- [Problem to solve]: Repeat the records exactly as given. Do not include the pictures.

Data excerpts:
=== Begin Enclosure ===

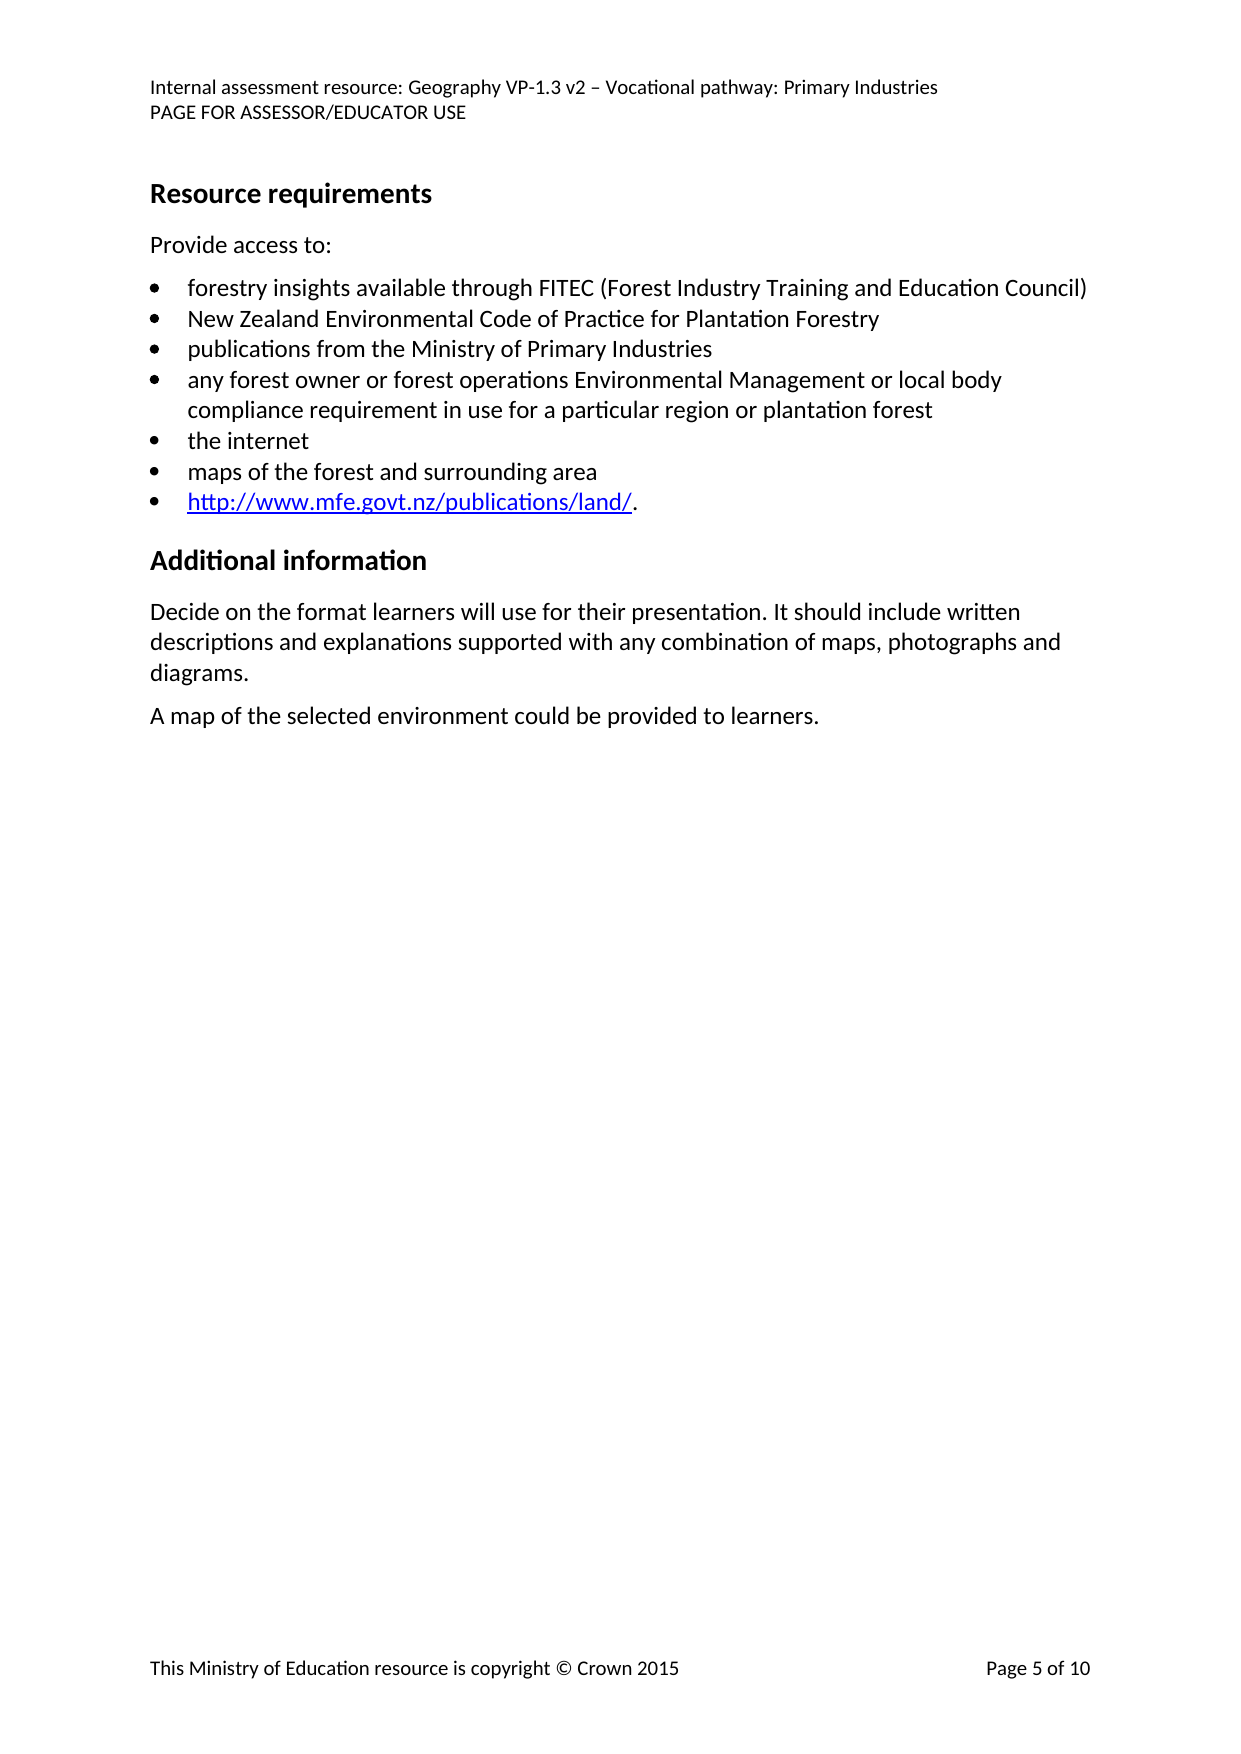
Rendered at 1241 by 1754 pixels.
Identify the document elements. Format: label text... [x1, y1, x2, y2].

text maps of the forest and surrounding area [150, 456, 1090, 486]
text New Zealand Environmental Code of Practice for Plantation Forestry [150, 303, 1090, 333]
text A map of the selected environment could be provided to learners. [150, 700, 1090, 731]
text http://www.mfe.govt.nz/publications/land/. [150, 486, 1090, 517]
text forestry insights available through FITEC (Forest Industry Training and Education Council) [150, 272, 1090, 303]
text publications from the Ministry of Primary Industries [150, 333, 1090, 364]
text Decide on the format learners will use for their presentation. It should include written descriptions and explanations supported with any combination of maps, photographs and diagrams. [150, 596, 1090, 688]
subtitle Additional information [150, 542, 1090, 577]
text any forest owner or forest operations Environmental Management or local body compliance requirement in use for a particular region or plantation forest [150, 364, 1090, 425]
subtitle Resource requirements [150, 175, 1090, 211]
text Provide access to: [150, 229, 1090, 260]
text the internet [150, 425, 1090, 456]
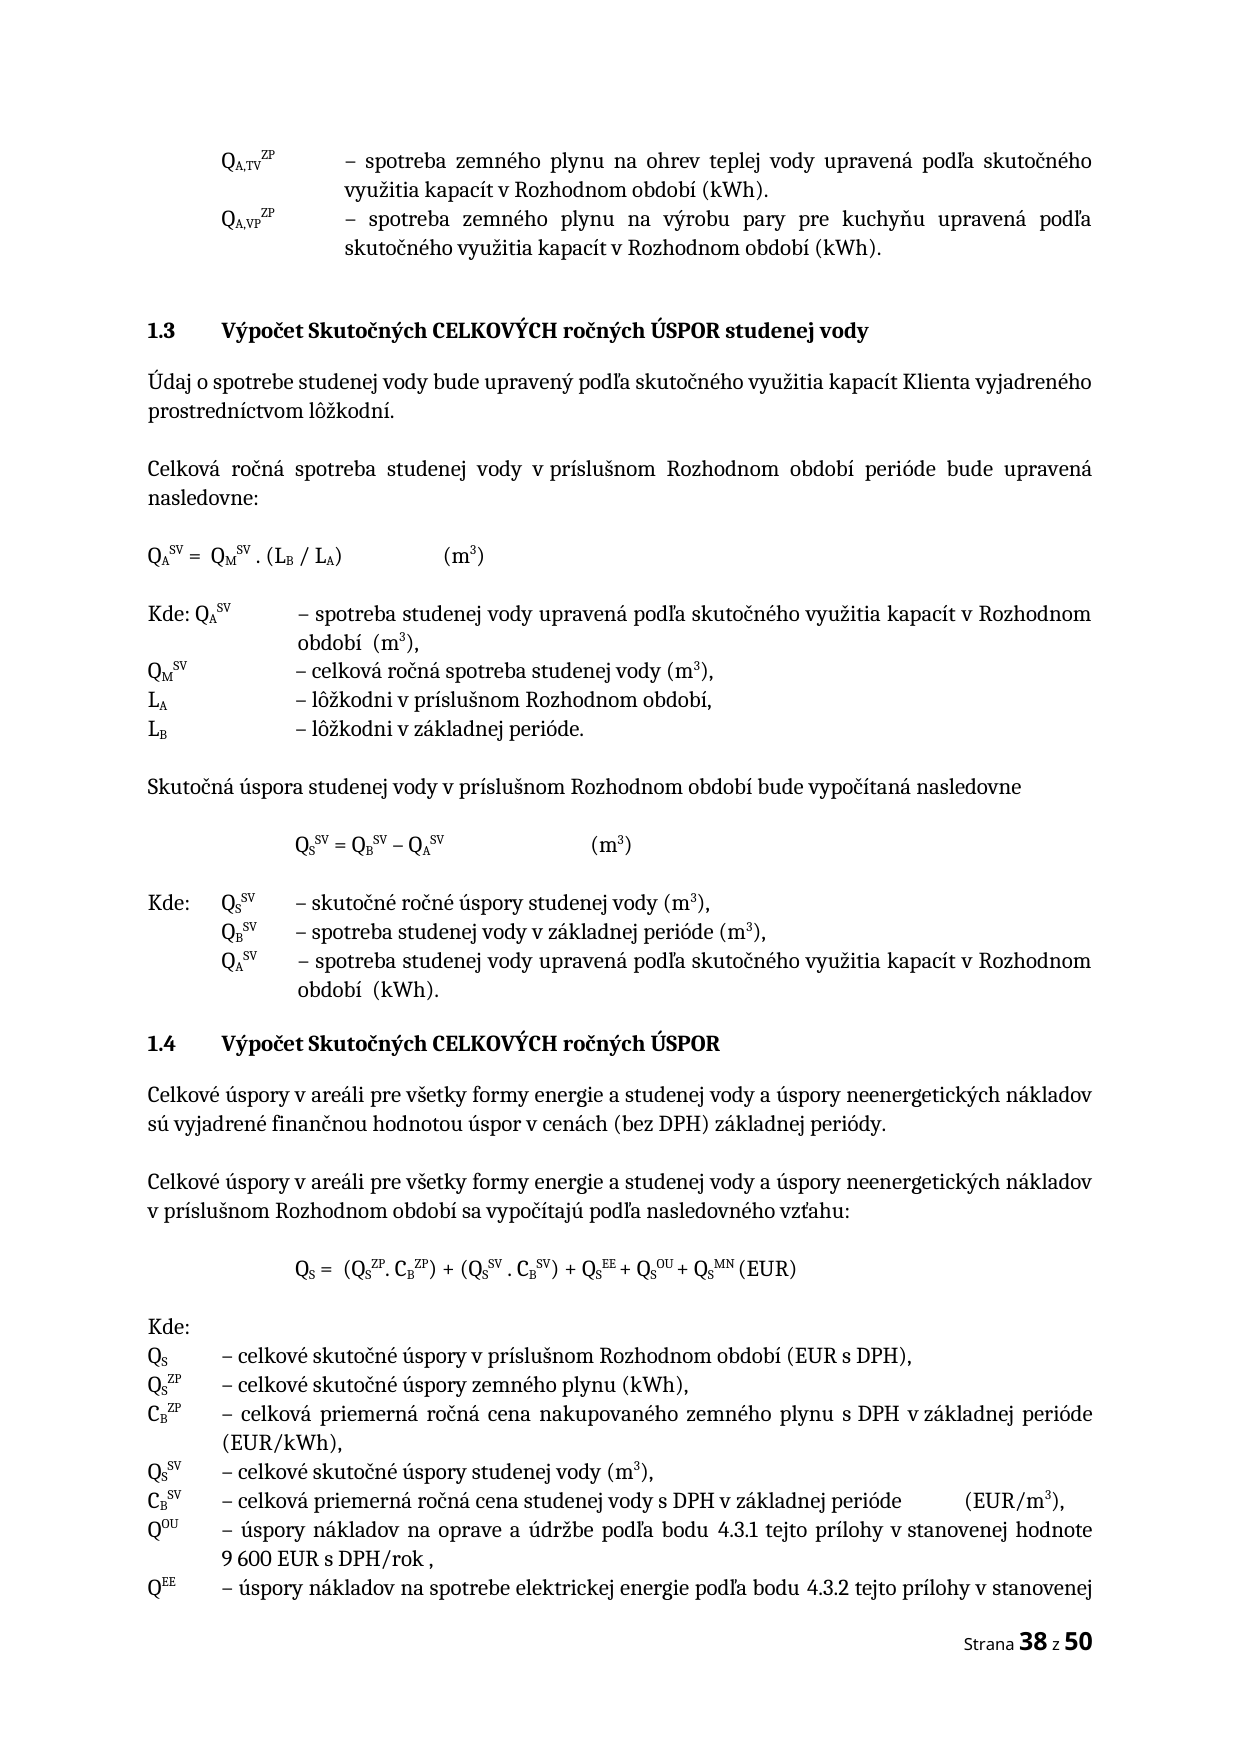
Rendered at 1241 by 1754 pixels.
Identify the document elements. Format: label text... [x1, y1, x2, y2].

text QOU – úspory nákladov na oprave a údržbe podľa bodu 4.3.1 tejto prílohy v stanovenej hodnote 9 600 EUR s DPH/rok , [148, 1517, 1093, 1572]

=== End Enclosure ===

- [Your response]:
Rendered at 1241 by 1754 pixels.
Identify the document elements. Format: label text... [x1, y1, x2, y2].

text maps of the forest and surrounding area [150, 456, 1090, 486]
text New Zealand Environmental Code of Practice for Plantation Forestry [150, 303, 1090, 333]
text A map of the selected environment could be provided to learners. [150, 700, 1090, 731]
text http://www.mfe.govt.nz/publications/land/. [150, 486, 1090, 517]
text forestry insights available through FITEC (Forest Industry Training and Education Council) [150, 272, 1090, 303]
text publications from the Ministry of Primary Industries [150, 333, 1090, 364]
text Decide on the format learners will use for their presentation. It should include written descriptions and explanations supported with any combination of maps, photographs and diagrams. [150, 596, 1090, 688]
subtitle Additional information [150, 542, 1090, 577]
text any forest owner or forest operations Environmental Management or local body compliance requirement in use for a particular region or plantation forest [150, 364, 1090, 425]
subtitle Resource requirements [150, 175, 1090, 211]
text Provide access to: [150, 229, 1090, 260]
text the internet [150, 425, 1090, 456]
Rendered at 1241 by 1754 pixels.
Identify the document elements. Format: label text... [x1, y1, x2, y2].

text QOU – úspory nákladov na oprave a údržbe podľa bodu 4.3.1 tejto prílohy v stanovenej hodnote 9 600 EUR s DPH/rok , [148, 1517, 1093, 1572]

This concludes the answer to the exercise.